The indications for MSK-IMPACT are not specified; they may include diagnostic or prognostic classification or therapy decisions (eg, use of a clinically approved therapy or for identification of candidates for participation in clinical trials).
The MSK-IMPACT study prospectively sequenced 10,000 tumors and matched normal tissue (in most cases, peripheral blood was the DNA source) . This allowed the investigators to examine acquired genetic changes in tumors. The average depth of coverage (number of independent reads (see 'Accuracy' above)) was over 700-fold, and many of the alterations fell outside of the coverage regions of traditional "hot-spot" panels that focus on specific variants. Strong concordance was established with data from the Cancer Genome Atlas . However, MSK-IMPACT identified more variants of potential clinical significance than would be expected from whole exome sequencing.
Examples of important findings from MSK-IMPACT and their clinical significance included the following:
●Actionable findings were identified in 3792 individuals (37 percent of the cohort).
●TP53 mutations accounted for the highest percentage of pathogenic variants (over 10 percent of cases). MSK-IMPACT identified TP53 mutations in 29 percent of patients with prostate cancer; the Cancer Genome Atlas only identified TP53 mutations in 7 percent.
●The tumor types with the highest yields of actionable findings included gastrointestinal stromal tumors (in 76 percent); thyroid cancers (in 60 percent); breast cancers (in 57 percent); and melanomas (in 56 percent).

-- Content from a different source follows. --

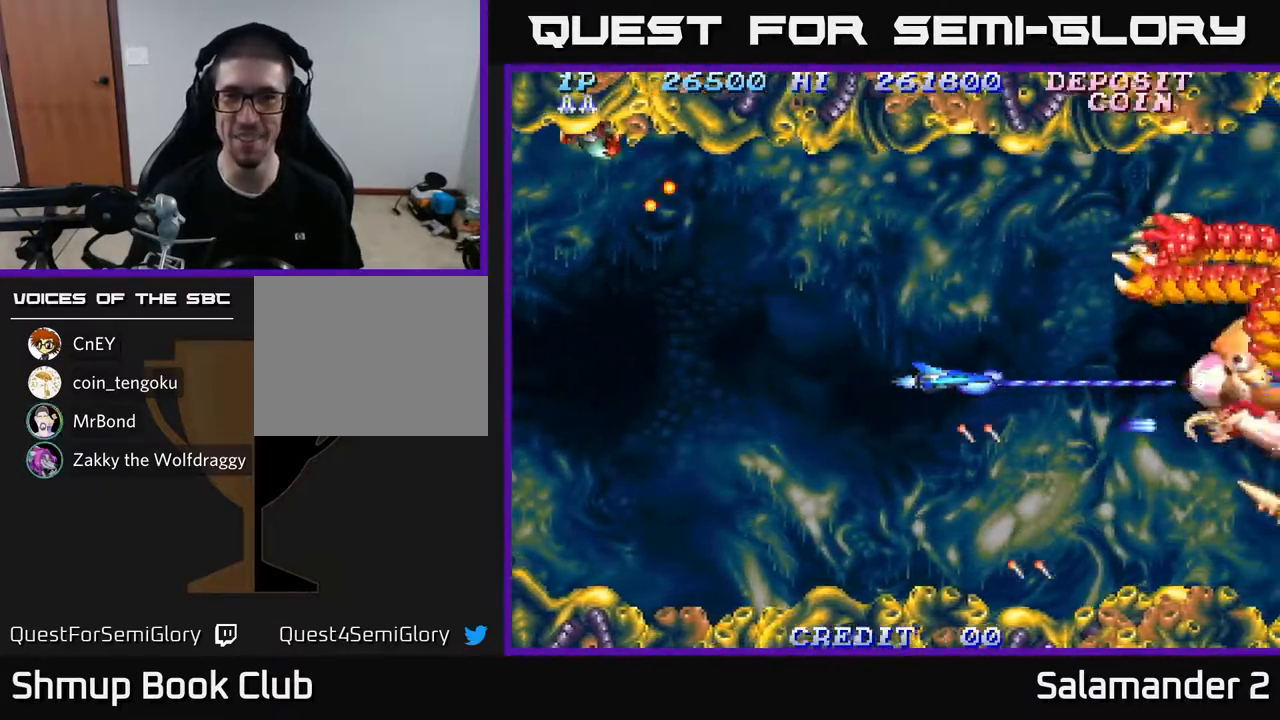
{"buttons": ["A"], "left_stick": "center", "right_stick": "center", "events": []}
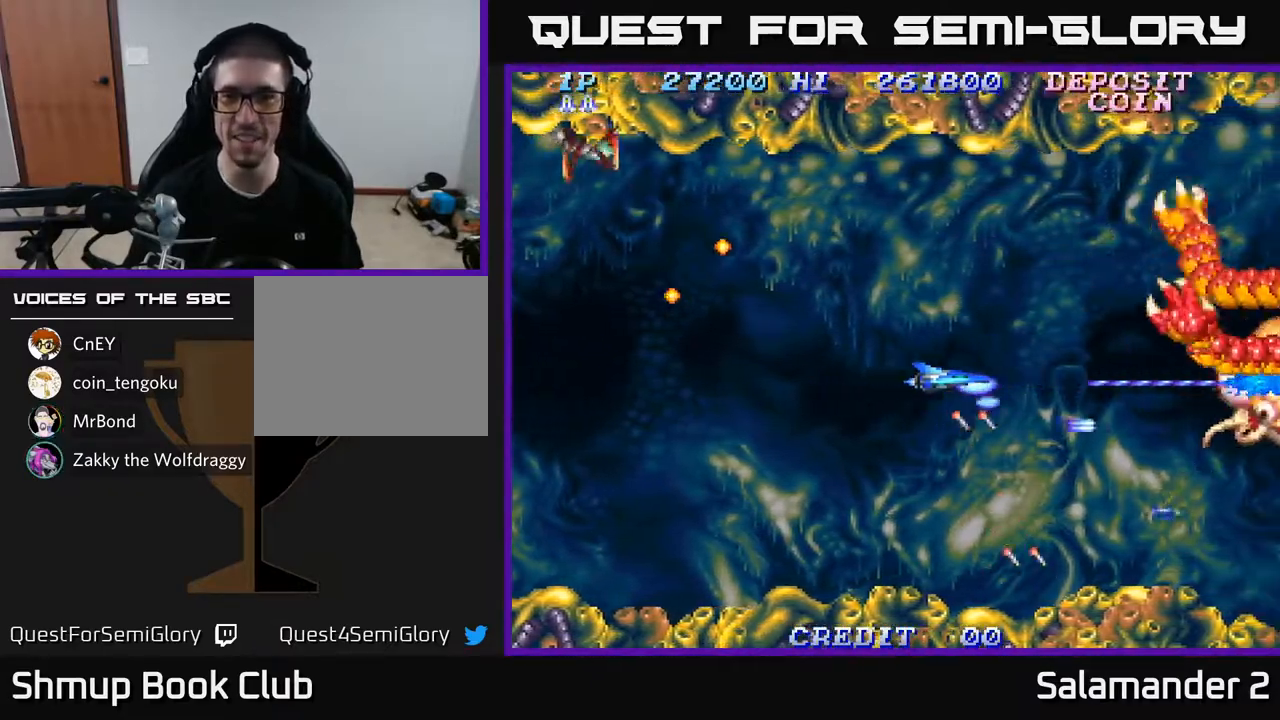
{"buttons": ["A"], "left_stick": "center", "right_stick": "center", "events": []}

●Mismatch repair (MMR) abnormalities and microsatellite instability (MSI) were documented in approximately 100 individuals who had not been tested for MMR defects; some of these individuals received directed therapies that they may not have otherwise received.
Data from this study were used to enroll patients in therapeutic trials and in treatment decisions, highlighting the usefulness of the information.

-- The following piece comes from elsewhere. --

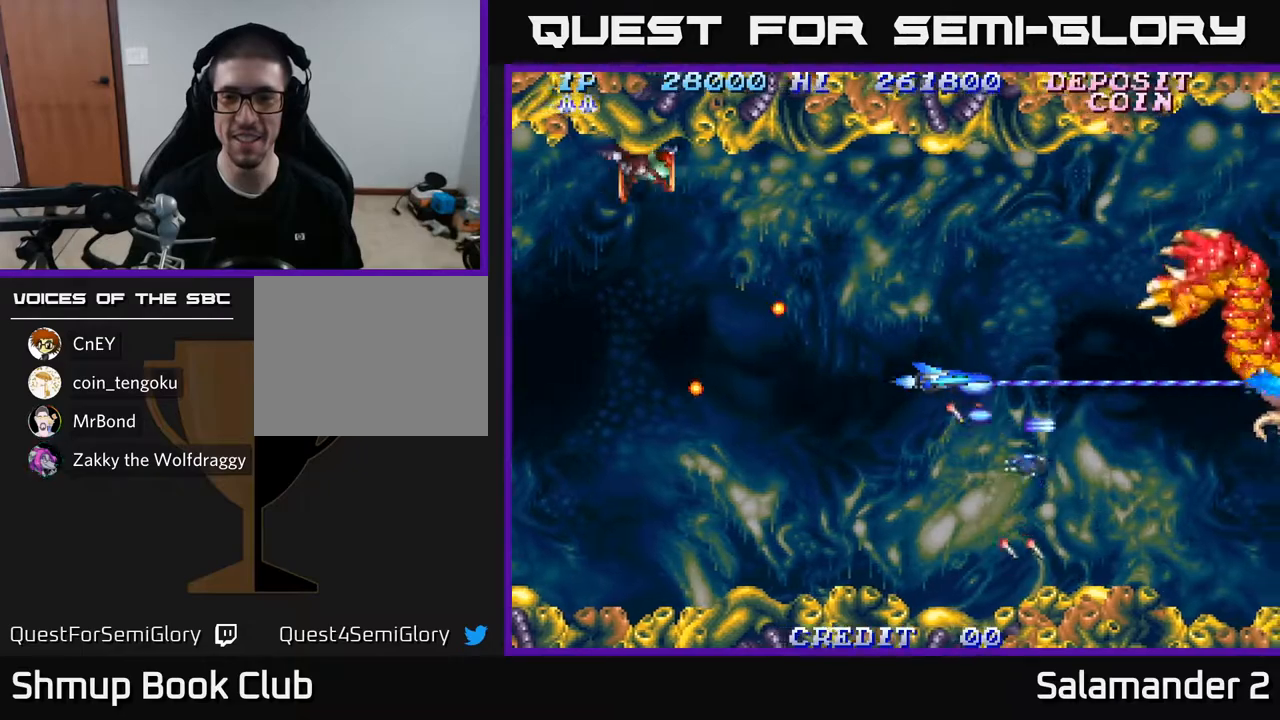
{"buttons": ["A"], "left_stick": "center", "right_stick": "center", "events": []}
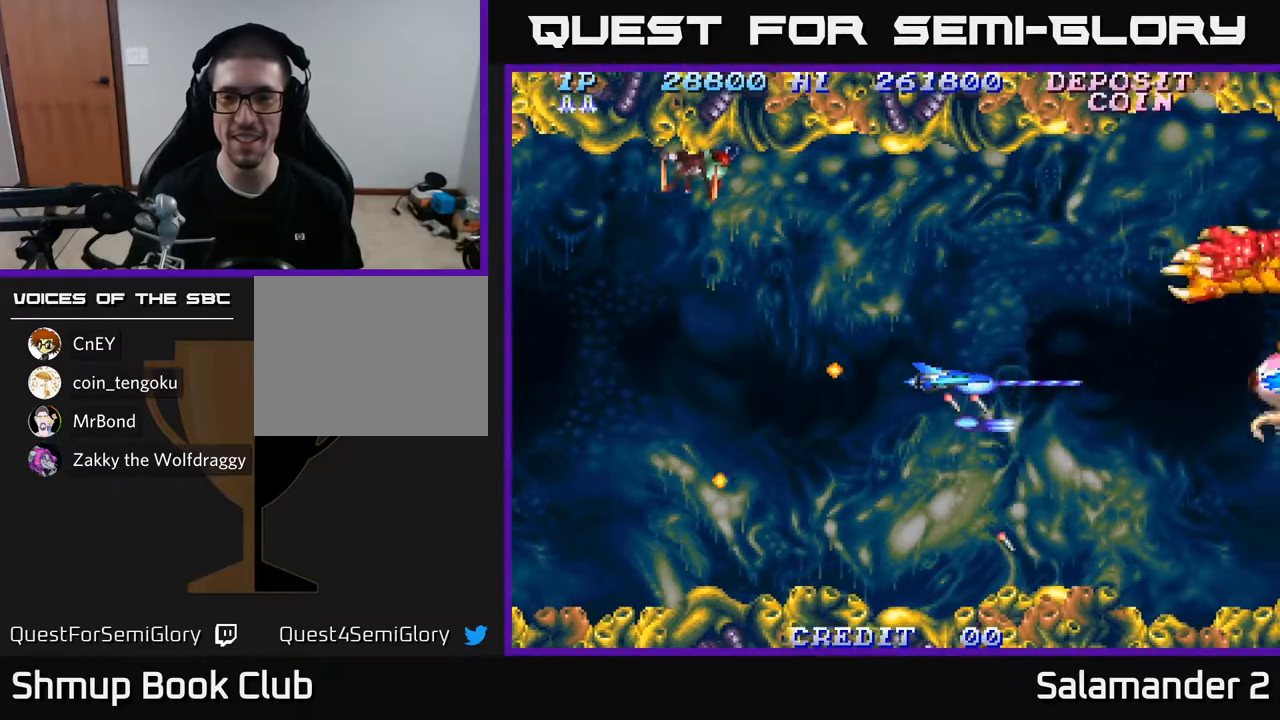
{"buttons": ["A"], "left_stick": "center", "right_stick": "center", "events": [[67, "DPAD_RIGHT", "down"], [383, "DPAD_RIGHT", "up"]]}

This approach of determining therapy based on genetic abnormalities rather than tissue of origin is increasingly important as studies such as the NCI-MATCH attempt to advance precision medicine cancer treatment. In 2017, the monoclonal antibody pembrolizumab was approved by the FDA for the treatment of adult and pediatric patients with unresectable or metastatic solid tumors that have been identified as being MSI-high (MSI-H) or MMR deficient (dMMR) . This is significant because it was the first time a chemotherapeutic agent was approved independent of the anatomical site of origin for a cancer.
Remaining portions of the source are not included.